Griffin Land Co., the Manhattan, N.Y.-based landlord that is Connecticut’s biggest private landowner, has explored and decided not to convert to a real estate investment trust (REIT).
In January, Griffin announced the $5.1 million sale of its Granby landscape-nursery operation to Monrovia Nursery Co.
Subsequently, as its officers, board of directors — and at least one significant institutional investor — began last spring weighing the pros and cons of Griffin’s corporate structure, the company sought legal, finance and other counsel from a slate of advisers that Chief Financial Officer Anthony Galeci declined to identify.

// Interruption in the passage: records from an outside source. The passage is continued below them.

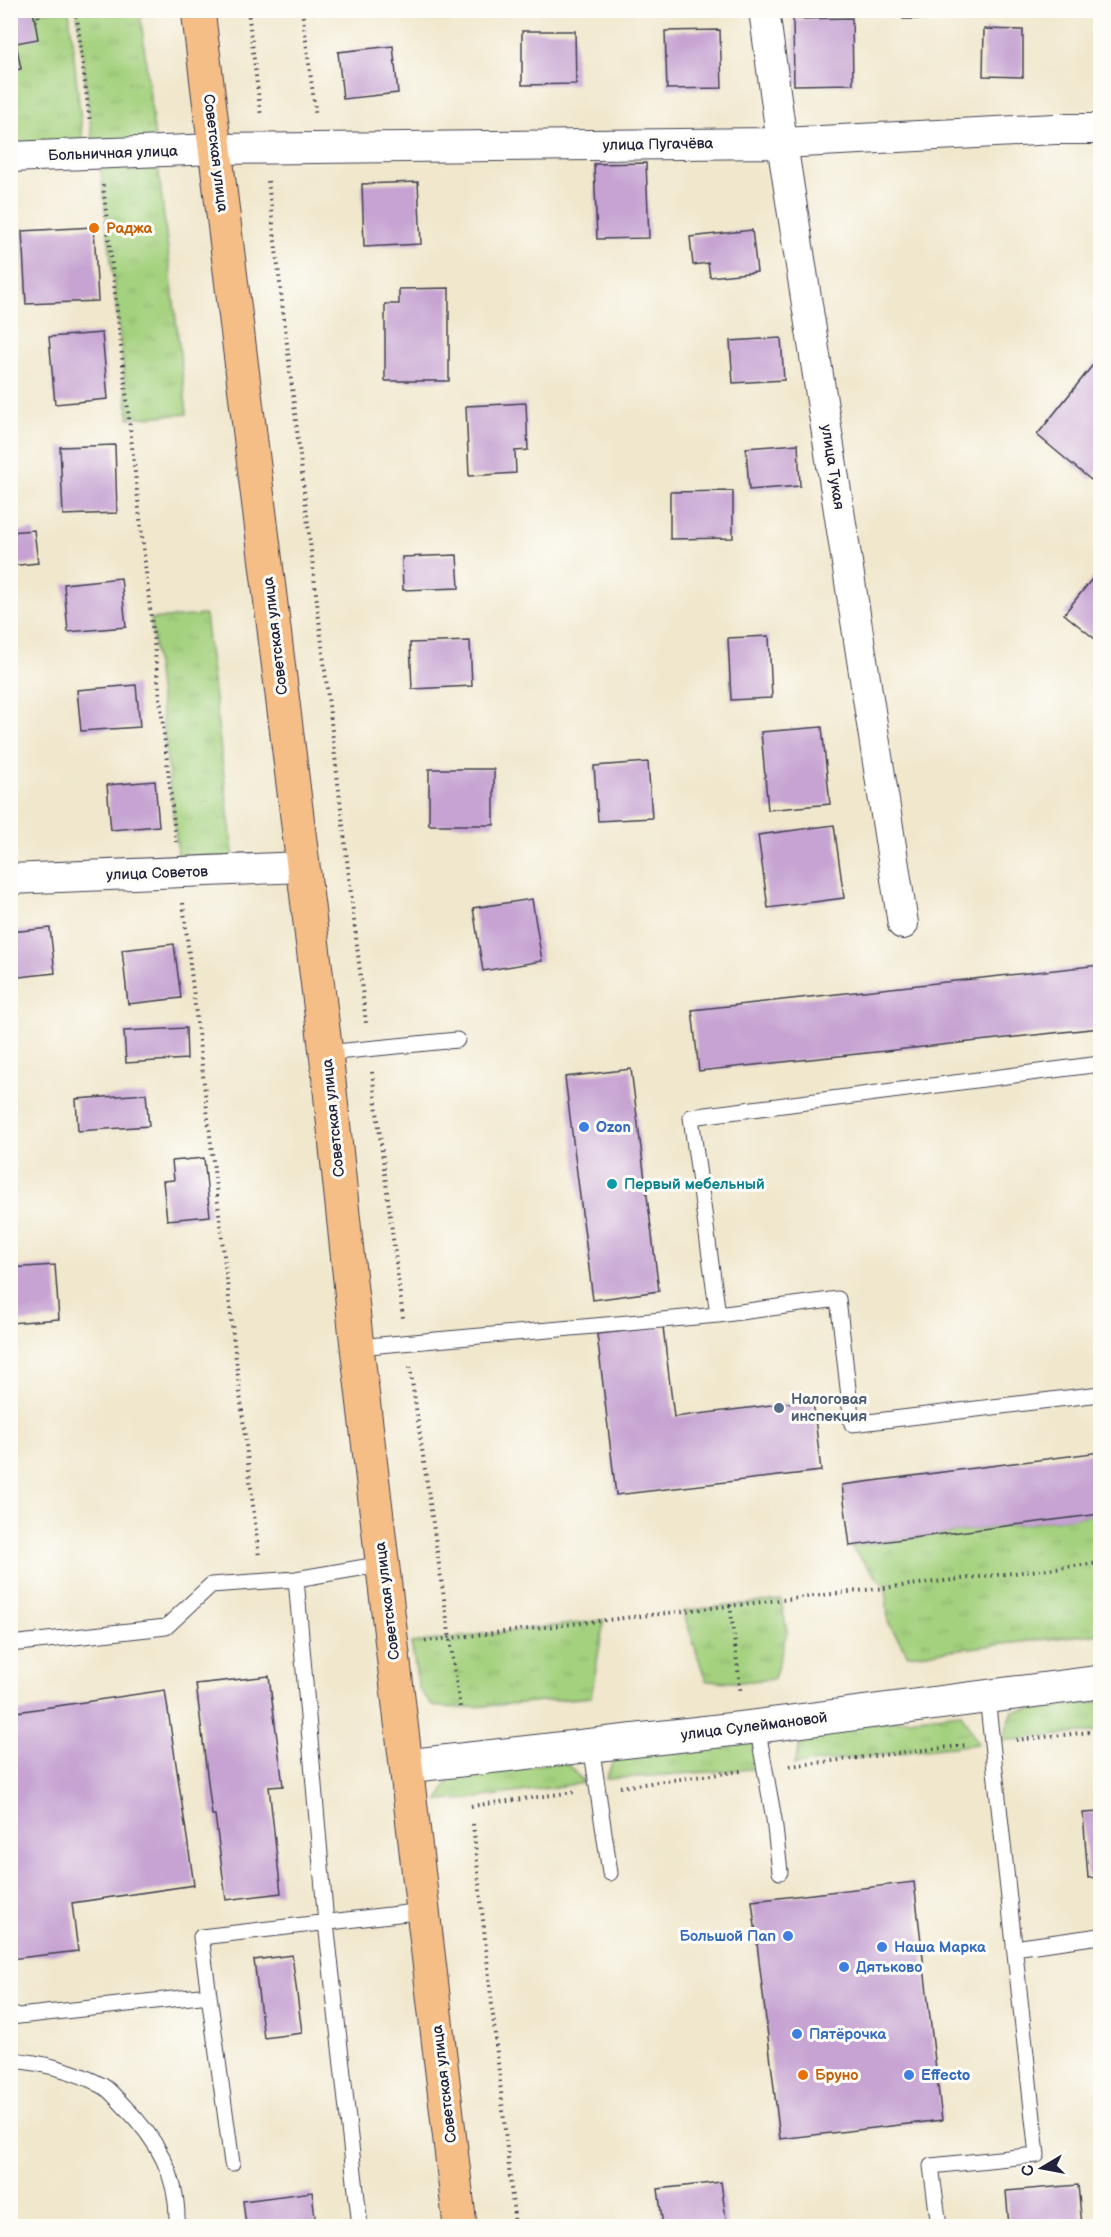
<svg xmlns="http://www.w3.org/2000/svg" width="1111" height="2237" font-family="'Balsamiq Sans',sans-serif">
<defs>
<pattern id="grass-tufts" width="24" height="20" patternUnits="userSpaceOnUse" patternTransform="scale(1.5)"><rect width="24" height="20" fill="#a4d17e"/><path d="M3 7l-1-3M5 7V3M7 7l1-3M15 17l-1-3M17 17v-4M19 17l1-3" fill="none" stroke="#8db36e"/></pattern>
</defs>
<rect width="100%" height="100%" fill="#fdfcf7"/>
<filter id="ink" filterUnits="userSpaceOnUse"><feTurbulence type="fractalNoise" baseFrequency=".0167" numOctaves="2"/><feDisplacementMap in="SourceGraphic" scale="12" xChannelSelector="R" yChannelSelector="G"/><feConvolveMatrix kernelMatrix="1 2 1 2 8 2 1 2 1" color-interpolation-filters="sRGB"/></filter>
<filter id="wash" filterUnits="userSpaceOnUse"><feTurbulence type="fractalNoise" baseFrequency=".008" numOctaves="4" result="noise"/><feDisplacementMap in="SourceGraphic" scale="24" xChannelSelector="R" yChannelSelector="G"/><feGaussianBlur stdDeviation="1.35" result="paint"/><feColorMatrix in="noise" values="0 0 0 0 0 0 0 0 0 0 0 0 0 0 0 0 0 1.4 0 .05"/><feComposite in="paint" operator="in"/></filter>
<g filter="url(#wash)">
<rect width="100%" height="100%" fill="#f0e7cc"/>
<path fill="url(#grass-tufts)" stroke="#637a5c" stroke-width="1.5" d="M 10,11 L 69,11 L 83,142 L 11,144 Z
M 77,11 L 140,11 L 187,414 L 129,418 L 99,154 L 94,153 Z
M 205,615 L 235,870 L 180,872 L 151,619 Z
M 1100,1514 L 1100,1633 L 908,1655 L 888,1622 L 886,1588 L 850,1546 Z
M 781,1600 L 787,1632 L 774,1679 L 740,1682 L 706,1681 L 683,1611 Z
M 604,1620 L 591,1697 L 460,1708 L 432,1706 L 419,1689 L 411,1643 Z
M 1100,1702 L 1100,1731 L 1002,1741 L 1013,1711 Z
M 961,1713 L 978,1744 L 794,1765 L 804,1731 Z
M 749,1736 L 765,1768 L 606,1779 L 616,1754 Z
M 566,1761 L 584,1783 L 469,1799 L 439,1801 L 448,1781 L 468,1774 Z"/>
<g id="blocks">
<path fill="#c6a3d2" d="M 10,10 L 33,10 L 38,39 L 16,43 L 21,69 L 10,71 Z
M 903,10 L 933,10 L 933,19 L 903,19 Z
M 852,18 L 853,84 L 794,85 L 793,19 Z
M 984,29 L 1023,30 L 1023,77 L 983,76 Z
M 720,30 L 722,88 L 667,89 L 665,31 Z
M 522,31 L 575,31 L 576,84 L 522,85 Z
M 393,46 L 398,93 L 343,99 L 338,52 Z
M 646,163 L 649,238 L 597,239 L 594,164 Z
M 418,182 L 421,244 L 364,247 L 362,184 Z
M 94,227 L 98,301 L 26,304 L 22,231 Z
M 752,230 L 757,272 L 710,277 L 708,263 L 693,265 L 690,237 Z
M 449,288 L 449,381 L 385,381 L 385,304 L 399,304 L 399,289 Z
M 102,333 L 108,399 L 55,404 L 49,337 Z
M 781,338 L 784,380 L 733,383 L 730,341 Z
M 1100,356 L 1100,468 L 1091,480 L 1037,435 Z
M 526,403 L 528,450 L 515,451 L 516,473 L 469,476 L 466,406 Z
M 798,444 L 800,486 L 749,490 L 746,448 Z
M 115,445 L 117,513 L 63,515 L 60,447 Z
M 733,491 L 733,538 L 670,539 L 670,492 Z
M 34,530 L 38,563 L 10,566 L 10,532 Z
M 457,555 L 459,588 L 403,590 L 402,557 Z
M 1100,569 L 1100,643 L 1064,614 Z
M 121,578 L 126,627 L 68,632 L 64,584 Z
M 769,636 L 772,698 L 731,700 L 728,638 Z
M 470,641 L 472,686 L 412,689 L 410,643 Z
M 136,685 L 140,727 L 81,731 L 77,690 Z
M 822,727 L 830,804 L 768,810 L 761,732 Z
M 648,762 L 652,818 L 598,821 L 594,766 Z
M 429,769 L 494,769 L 494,825 L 429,825 Z
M 155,781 L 159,826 L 111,830 L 107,785 Z
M 834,825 L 844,898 L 768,908 L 758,835 Z
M 532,899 L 542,961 L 483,971 L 473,908 Z
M 50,928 L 55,973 L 10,978 L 10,932 Z
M 174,944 L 181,998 L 128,1004 L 122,950 Z
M 1100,965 L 1100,1028 L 699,1071 L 692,1010 Z
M 186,1028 L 187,1059 L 126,1063 L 124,1031 Z
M 631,1069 L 659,1291 L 593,1300 L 565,1077 Z
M 146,1094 L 149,1126 L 78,1131 L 76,1099 Z
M 204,1158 L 210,1216 L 167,1220 L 163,1181 L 174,1180 L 172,1161 Z
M 55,1265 L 59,1319 L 10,1323 L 10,1268 Z
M 663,1327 L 674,1417 L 813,1400 L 821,1471 L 616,1495 L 597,1334 Z
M 1100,1452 L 1100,1514 L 850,1546 L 842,1485 Z
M 269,1676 L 283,1786 L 269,1787 L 281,1893 L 226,1900 L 215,1815 L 212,1815 L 196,1684 Z
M 165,1690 L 194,1885 L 72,1903 L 78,1951 L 10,1959 L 10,1713 Z
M 1100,1812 L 1100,1877 L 1088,1878 L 1083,1813 Z
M 914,1882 L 942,2120 L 780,2139 L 752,1901 Z
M 292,1955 L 302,2033 L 264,2038 L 254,1960 Z
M 721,2182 L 727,2226 L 663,2226 L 658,2189 Z
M 1078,2185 L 1082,2226 L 1009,2226 L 1006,2191 Z
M 312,2192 L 316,2226 L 246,2226 L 243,2201 Z"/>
</g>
</g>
<g filter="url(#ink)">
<use href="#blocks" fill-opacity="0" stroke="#414051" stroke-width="1.5"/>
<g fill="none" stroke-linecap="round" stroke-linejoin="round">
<g stroke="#414051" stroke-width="17">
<path id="service" d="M 326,1053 L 457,1040
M 718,1315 L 691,1117 L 1100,1064
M 357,1347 L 718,1315 L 838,1299 L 852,1424 L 1100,1394
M 296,1579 L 326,1923 L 360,2226
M 10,1644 L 166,1627 L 211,1585 L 296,1579 L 383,1564
M 757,1726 L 774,1819 L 780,1872
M 591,1745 L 610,1873
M 1014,1948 L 1100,1936
M 10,2017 L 209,1995
M 10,2060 C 41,2062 76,2071 103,2086 C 110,2090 117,2099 123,2105 C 157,2139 179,2176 177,2226
M 232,2163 L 201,1937 L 424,1911
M 939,2226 L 931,2166 L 1037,2155 L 987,1697"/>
</g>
<g stroke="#414051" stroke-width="32">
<path id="minor" d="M 764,10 L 782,143 L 903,924
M 10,157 L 215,149 L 782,143 L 1055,129 L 1100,129
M 10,879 L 303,867"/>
</g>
<g stroke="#414051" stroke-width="35">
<path id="tertiary" d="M 407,1766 L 745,1728 L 1100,1682"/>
</g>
<g stroke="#414051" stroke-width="35">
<path id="primary" d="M 198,10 L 326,1053 L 357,1347 L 460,2226"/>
</g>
<path stroke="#414051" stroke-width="4" stroke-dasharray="1.5 4.5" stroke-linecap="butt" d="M 76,10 L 90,123
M 248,10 L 261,117
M 302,10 L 316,117
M 35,20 L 39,19 L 37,10
M 268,181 L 366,1023
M 103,185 L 176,842
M 183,903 L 259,1557
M 372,1072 L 403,1318
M 410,1367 L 460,1708
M 730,1605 L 741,1694
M 425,1641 L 1100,1563
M 1016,1740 L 1100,1731
M 790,1766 L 967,1745
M 620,1787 L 741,1771
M 471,1806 L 574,1792
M 473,1824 L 515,2226"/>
<use href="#service" stroke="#fff" stroke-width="15"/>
<use href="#minor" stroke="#fff" stroke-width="30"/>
<use href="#tertiary" stroke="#fff" stroke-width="33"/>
<use href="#primary" stroke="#f6be87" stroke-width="33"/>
</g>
</g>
<g fill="#e8710a" stroke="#fdfcf7" stroke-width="2">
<circle cx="94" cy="228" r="6"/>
<circle cx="803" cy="2075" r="6"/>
</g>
<g fill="#3f7fe0" stroke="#fdfcf7" stroke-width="2">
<circle cx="584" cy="1127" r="6"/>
<circle cx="788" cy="1936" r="6"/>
<circle cx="882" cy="1947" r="6"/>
<circle cx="844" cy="1967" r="6"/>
<circle cx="797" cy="2034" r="6"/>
<circle cx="909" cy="2075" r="6"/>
</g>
<circle fill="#0f9aa8" stroke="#fdfcf7" stroke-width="2" cx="612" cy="1184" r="6"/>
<circle fill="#5c6f8a" stroke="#fdfcf7" stroke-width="2" cx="779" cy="1408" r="6"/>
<g text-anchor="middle" stroke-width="6" stroke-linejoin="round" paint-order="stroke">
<g font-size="15" fill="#22223b" stroke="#fdfcf7">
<text transform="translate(658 144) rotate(-1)" y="5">улица Пугачёва</text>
<text transform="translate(113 153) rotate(-2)" y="5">Больничная улица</text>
<text transform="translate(216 153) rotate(83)" y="5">Советская улица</text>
<text transform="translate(833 467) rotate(81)" y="5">улица Тукая</text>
<text transform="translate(275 636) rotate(-97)" y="5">Советская улица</text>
<text transform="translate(157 873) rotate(-2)" y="5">улица Советов</text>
<text transform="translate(333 1118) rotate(-96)" y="5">Советская улица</text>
<text transform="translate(387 1601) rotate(-97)" y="5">Советская улица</text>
<text transform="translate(754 1726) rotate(-7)" y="5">улица Сулеймановой</text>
<text transform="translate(444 2084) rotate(-97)" y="5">Советская улица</text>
</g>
<g font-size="15" font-weight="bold" fill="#c56008" stroke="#fdfcf7" text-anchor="start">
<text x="106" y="233">Раджа</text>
<text x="815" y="2080">Бруно</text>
</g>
<g font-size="15" font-weight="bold" fill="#366cbe" stroke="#fdfcf7" text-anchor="start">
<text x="596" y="1132">Ozon</text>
<text x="776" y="1941" text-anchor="end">Большой Пап</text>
<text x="894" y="1952">Наша Марка</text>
<text x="856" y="1972">Дятьково</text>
<text x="809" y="2039">Пятёрочка</text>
<text x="921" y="2080">Effecto</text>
</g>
<g font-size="15" font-weight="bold" fill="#0d838f" stroke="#fdfcf7" text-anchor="start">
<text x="624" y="1189">Первый мебельный</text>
</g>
<g font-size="15" font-weight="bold" fill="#4e5e75" stroke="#fdfcf7" text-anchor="start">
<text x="791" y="1404">Налоговая<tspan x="791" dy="17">инспекция</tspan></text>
</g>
</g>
<rect width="1111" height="2237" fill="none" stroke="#fdfcf7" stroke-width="36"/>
<g transform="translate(1042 2168) rotate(260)" stroke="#fdfcf7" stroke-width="4.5" paint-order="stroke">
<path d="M0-4.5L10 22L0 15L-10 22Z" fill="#22223b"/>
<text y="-9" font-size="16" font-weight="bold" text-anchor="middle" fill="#22223b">С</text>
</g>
</svg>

Galeci, however, acknowledged that Greenwich uber-investor Mario Gabelli floated a proposal that the company in which his funds this past Sept. 30 held a combined 34 percent stake to explore conversion to a REIT. Gabelli’s Gamco Investors and Gabelli Funds units didn’t respond to a request for comment.
REITs have stakes in most of the world’s commercial real estate and their legal and financial structures provides them with, among other things, favorable tax treatment in how they acquire and dispose of real estate holdings, and distribute earnings from rents, management fees and property sales to stakeholders.
In Griffin’s case, the company concluded, Galeci said recently, that current and future tax implications of a REIT conversion were too significant to warrant undergoing one at this time.